We knew it was coming, but the news hit us like a truck none the less. A very big truck.
Harlan Ellison, one of the truly great American writers and the man who put a red-hot edge on the word “curmudgeon,” died today at 84. He used his magnificent brain as an attack dog against all the evils he perceived – a staunch defender of our personal freedoms, most particularly and obviously the right to free expression – he knew the tricks of communication and used them like heat-seeking missiles, devastating the subjects of his wrath with his wit, knowledge, intelligence and attitude.
In fact, he did something that few others have been able to do: after many and frequent appearances on Bill Maher’s freewheeling television show, he was “banned” after he relentlessly tore into actor Fyvush Finkel’s defense of Elia Kazan, a brilliant director and actor who, during the McCarthy Era, ruined the careers of many of his fellow performers in front of the notorious House Un-American Activities Committee’s Communist witch hunt. To Harlan, as well as to a great many others, this was an unforgivable crime.
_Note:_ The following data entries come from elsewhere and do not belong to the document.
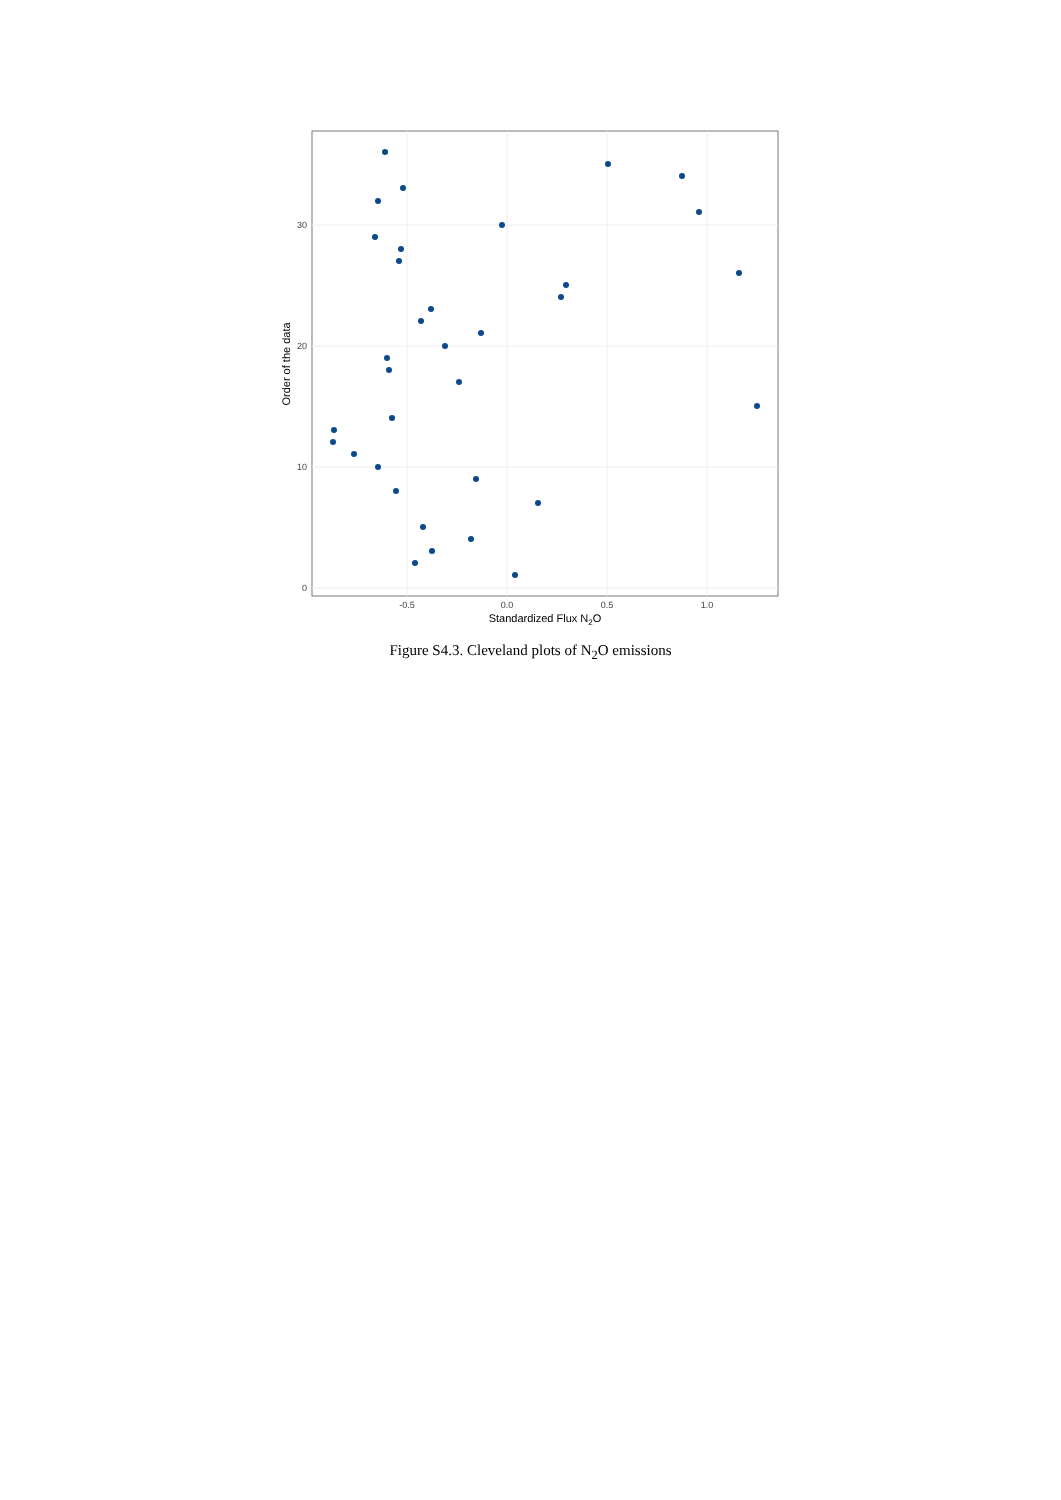0
10
20
30
-0.5
0.0
0.5
1.0
Standardized Flux N2O
Order of the data
Figure S4.3. Cleveland plots of N<sub>2</sub>O emissions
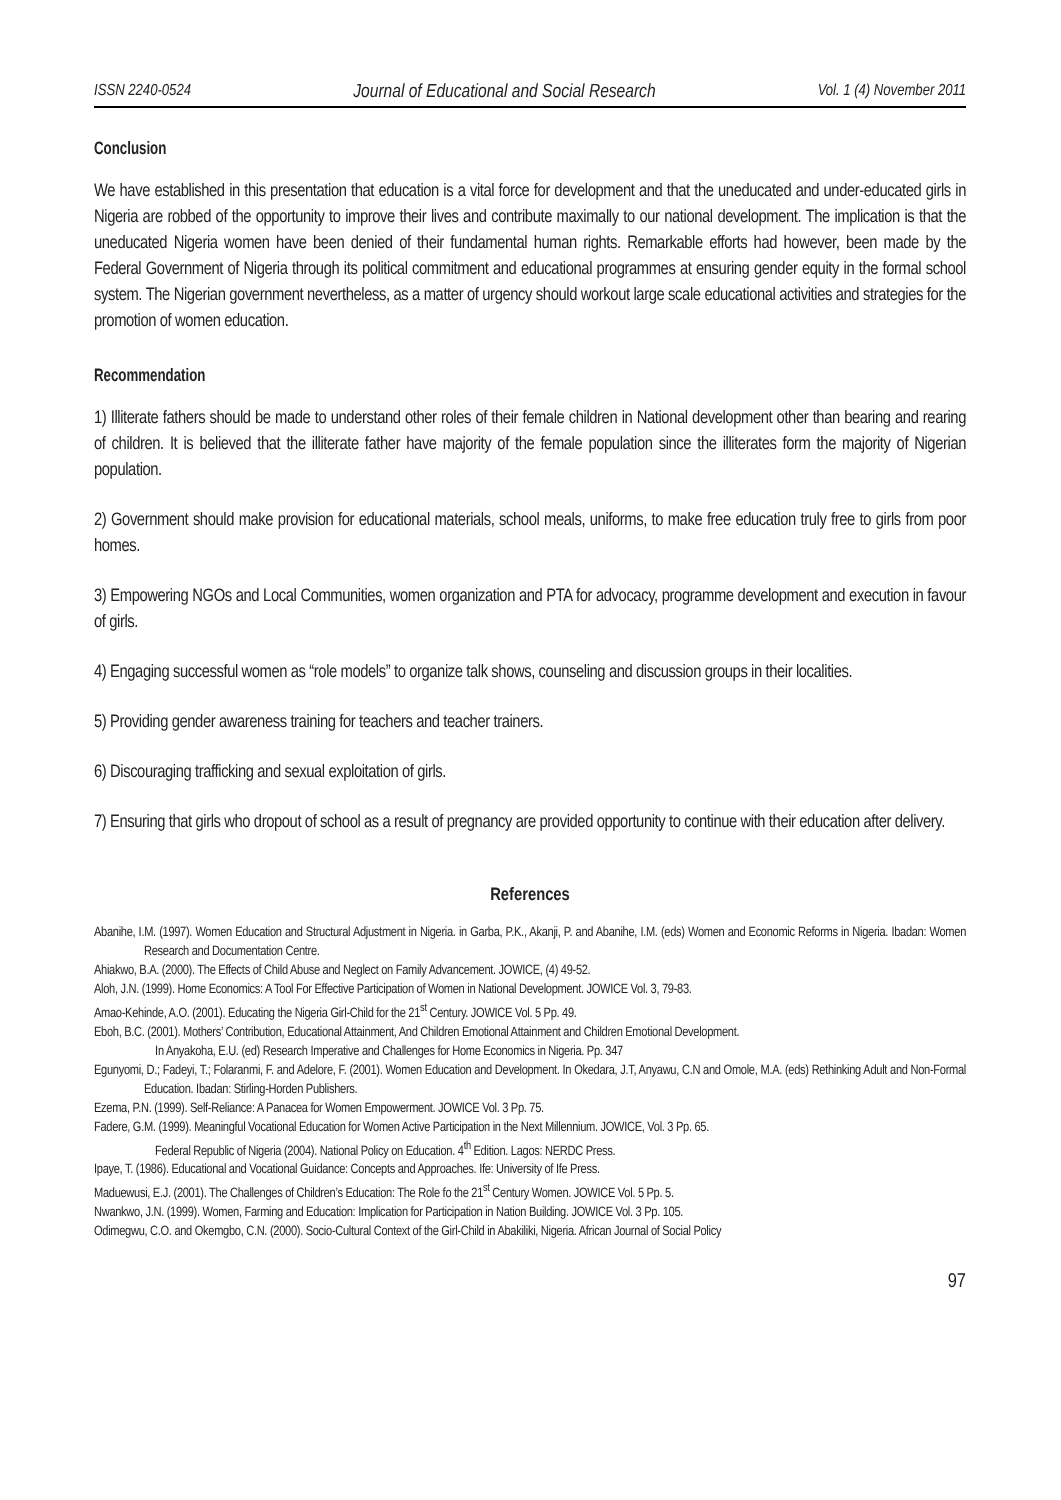ISSN 2240-0524 Journal of Educational and Social Research Vol. 1 (4) November 2011
Conclusion
We have established in this presentation that education is a vital force for development and that the uneducated and under-educated girls in Nigeria are robbed of the opportunity to improve their lives and contribute maximally to our national development. The implication is that the uneducated Nigeria women have been denied of their fundamental human rights. Remarkable efforts had however, been made by the Federal Government of Nigeria through its political commitment and educational programmes at ensuring gender equity in the formal school system. The Nigerian government nevertheless, as a matter of urgency should workout large scale educational activities and strategies for the promotion of women education.
Recommendation
1) Illiterate fathers should be made to understand other roles of their female children in National development other than bearing and rearing of children. It is believed that the illiterate father have majority of the female population since the illiterates form the majority of Nigerian population.
2) Government should make provision for educational materials, school meals, uniforms, to make free education truly free to girls from poor homes.
3) Empowering NGOs and Local Communities, women organization and PTA for advocacy, programme development and execution in favour of girls.
4) Engaging successful women as “role models” to organize talk shows, counseling and discussion groups in their localities.
5) Providing gender awareness training for teachers and teacher trainers.
6) Discouraging trafficking and sexual exploitation of girls.
7) Ensuring that girls who dropout of school as a result of pregnancy are provided opportunity to continue with their education after delivery.
References
Abanihe, I.M. (1997). Women Education and Structural Adjustment in Nigeria. in Garba, P.K., Akanji, P. and Abanihe, I.M. (eds) Women and Economic Reforms in Nigeria. Ibadan: Women Research and Documentation Centre.
Ahiakwo, B.A. (2000). The Effects of Child Abuse and Neglect on Family Advancement. JOWICE, (4) 49-52.
Aloh, J.N. (1999). Home Economics: A Tool For Effective Participation of Women in National Development. JOWICE Vol. 3, 79-83.
Amao-Kehinde, A.O. (2001). Educating the Nigeria Girl-Child for the 21<sup>st</sup> Century. JOWICE Vol. 5 Pp. 49.
Eboh, B.C. (2001). Mothers’ Contribution, Educational Attainment, And Children Emotional Attainment and Children Emotional Development.
In Anyakoha, E.U. (ed) Research Imperative and Challenges for Home Economics in Nigeria. Pp. 347
Egunyomi, D.; Fadeyi, T.; Folaranmi, F. and Adelore, F. (2001). Women Education and Development. In Okedara, J.T, Anyawu, C.N and Omole, M.A. (eds) Rethinking Adult and Non-Formal Education. Ibadan: Stirling-Horden Publishers.
Ezema, P.N. (1999). Self-Reliance: A Panacea for Women Empowerment. JOWICE Vol. 3 Pp. 75.
Fadere, G.M. (1999). Meaningful Vocational Education for Women Active Participation in the Next Millennium. JOWICE, Vol. 3 Pp. 65.
Federal Republic of Nigeria (2004). National Policy on Education. 4<sup>th</sup> Edition. Lagos: NERDC Press.
Ipaye, T. (1986). Educational and Vocational Guidance: Concepts and Approaches. Ife: University of Ife Press.
Maduewusi, E.J. (2001). The Challenges of Children’s Education: The Role fo the 21<sup>st</sup> Century Women. JOWICE Vol. 5 Pp. 5.
Nwankwo, J.N. (1999). Women, Farming and Education: Implication for Participation in Nation Building. JOWICE Vol. 3 Pp. 105.
Odimegwu, C.O. and Okemgbo, C.N. (2000). Socio-Cultural Context of the Girl-Child in Abakiliki, Nigeria. African Journal of Social Policy
97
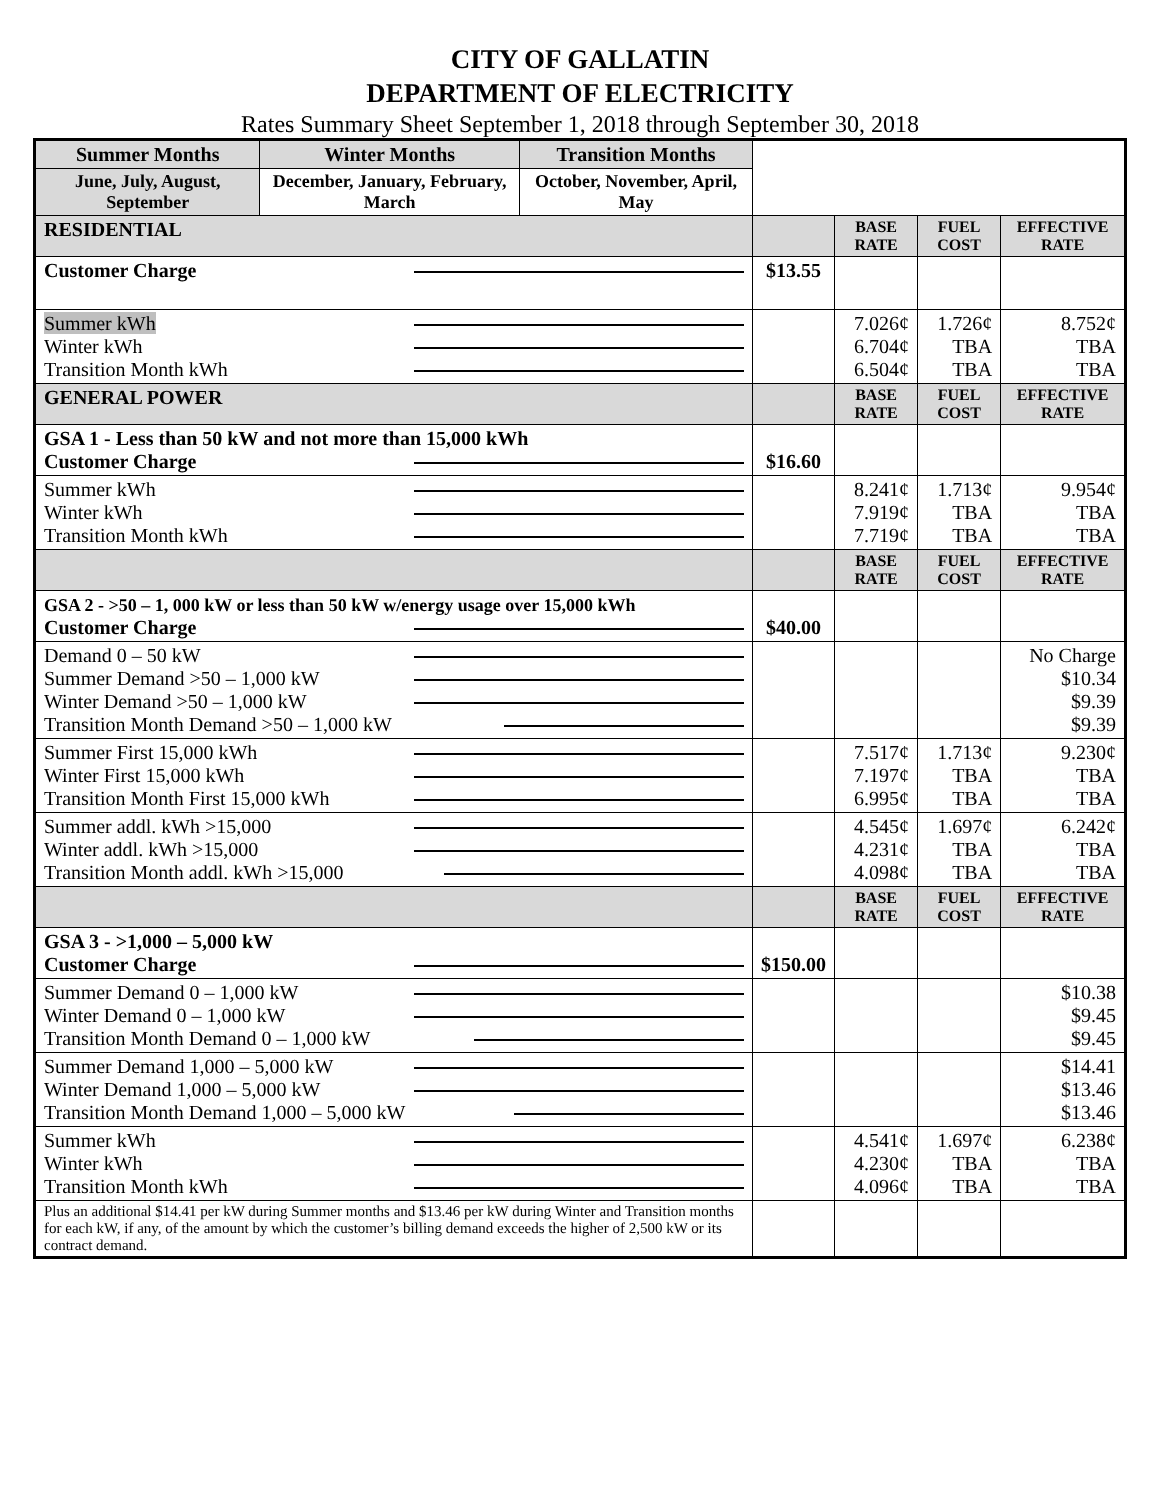CITY OF GALLATIN
DEPARTMENT OF ELECTRICITY
Rates Summary Sheet September 1, 2018 through September 30, 2018
| Summer Months | Winter Months | Transition Months | | | | |
| June, July, August, September | December, January, February, March | October, November, April, May | | | | |
| RESIDENTIAL | | | | BASE RATE | FUEL COST | EFFECTIVE RATE |
| Customer Charge | | | $13.55 | | | |
| Summer kWh Winter kWh Transition Month kWh | | | | 7.026¢ 6.704¢ 6.504¢ | 1.726¢ TBA TBA | 8.752¢ TBA TBA |
| GENERAL POWER | | | | BASE RATE | FUEL COST | EFFECTIVE RATE |
| GSA 1 - Less than 50 kW and not more than 15,000 kWh Customer Charge | | | $16.60 | | | |
| Summer kWh Winter kWh Transition Month kWh | | | | 8.241¢ 7.919¢ 7.719¢ | 1.713¢ TBA TBA | 9.954¢ TBA TBA |
| | | | | BASE RATE | FUEL COST | EFFECTIVE RATE |
| GSA 2 - >50 – 1, 000 kW or less than 50 kW w/energy usage over 15,000 kWh Customer Charge | | | $40.00 | | | |
| Demand 0 – 50 kW Summer Demand >50 – 1,000 kW Winter Demand >50 – 1,000 kW Transition Month Demand >50 – 1,000 kW | | | | | | No Charge $10.34 $9.39 $9.39 |
| Summer First 15,000 kWh Winter First 15,000 kWh Transition Month First 15,000 kWh | | | | 7.517¢ 7.197¢ 6.995¢ | 1.713¢ TBA TBA | 9.230¢ TBA TBA |
| Summer addl. kWh >15,000 Winter addl. kWh >15,000 Transition Month addl. kWh >15,000 | | | | 4.545¢ 4.231¢ 4.098¢ | 1.697¢ TBA TBA | 6.242¢ TBA TBA |
| | | | | BASE RATE | FUEL COST | EFFECTIVE RATE |
| GSA 3 - >1,000 – 5,000 kW Customer Charge | | | $150.00 | | | |
| Summer Demand 0 – 1,000 kW Winter Demand 0 – 1,000 kW Transition Month Demand 0 – 1,000 kW | | | | | | $10.38 $9.45 $9.45 |
| Summer Demand 1,000 – 5,000 kW Winter Demand 1,000 – 5,000 kW Transition Month Demand 1,000 – 5,000 kW | | | | | | $14.41 $13.46 $13.46 |
| Summer kWh Winter kWh Transition Month kWh | | | | 4.541¢ 4.230¢ 4.096¢ | 1.697¢ TBA TBA | 6.238¢ TBA TBA |
| Plus an additional $14.41 per kW during Summer months and $13.46 per kW during Winter and Transition months for each kW, if any, of the amount by which the customer’s billing demand exceeds the higher of 2,500 kW or its contract demand. | | | | | | |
Some 50 years after the event, it continued to burn a hole in Ellison’s soul.
I put the word banned in quotes because I do not believe Maher actually banned him per se; Harlan was just never asked back.
His shit-list was a Who’s Who of the arts and entertainment. I should know, I was on it for a while over a misunderstanding. I actually enjoyed the experience; Harlan’s brilliance was to be found in every word he uttered. Before long we buried the hatchet and he went on to say some truly nice things about me. Thinking back on that right now, I am sporting an ear-to-ear grin. His wrath was magnificent, and his friendship was as solid as the Rock of Gibraltar.
He was a frequent attendee at science fiction, comic book and pop culture conventions – often as a fan and not an advertised guest. His love for these media was obvious and well-rewarded. Among his great many honors, Ellison received eight Hugo Awards, four Nebula Awards, five Bram Stoker Awards (from the Horror Writers Association), two Edgar Awards (from the Mystery Writers of America), two World Fantasy Award, and two Georges Méliès fantasy film awards.
To list his accomplishments would suck up all this young site’s available bandwidth. I’ll note he authored A Boy And His Dog, I Have No Mouth And I Must Scream, Repent Harlequin Said The Ticktock Man as well as numerous newspaper columns and works of non-fiction. He wrote for and was adapted by television shows such as The Twilight Zone, The Outer Limits, Babylon 5, Star Trek (TOS), The Man From U.N.C.L.E., The Alfred Hitchcock Hour, Burke’s Law… and The Flying Nun. He also authored numerous comic book stories and his works have been and will continue to be adapted for that medium.
He held humanity to its highest standards by holding our feet to the fire. Our planet has become a bit quieter with the passing of Harlan Ellison, to be sure. It also has become quite a bit less interesting.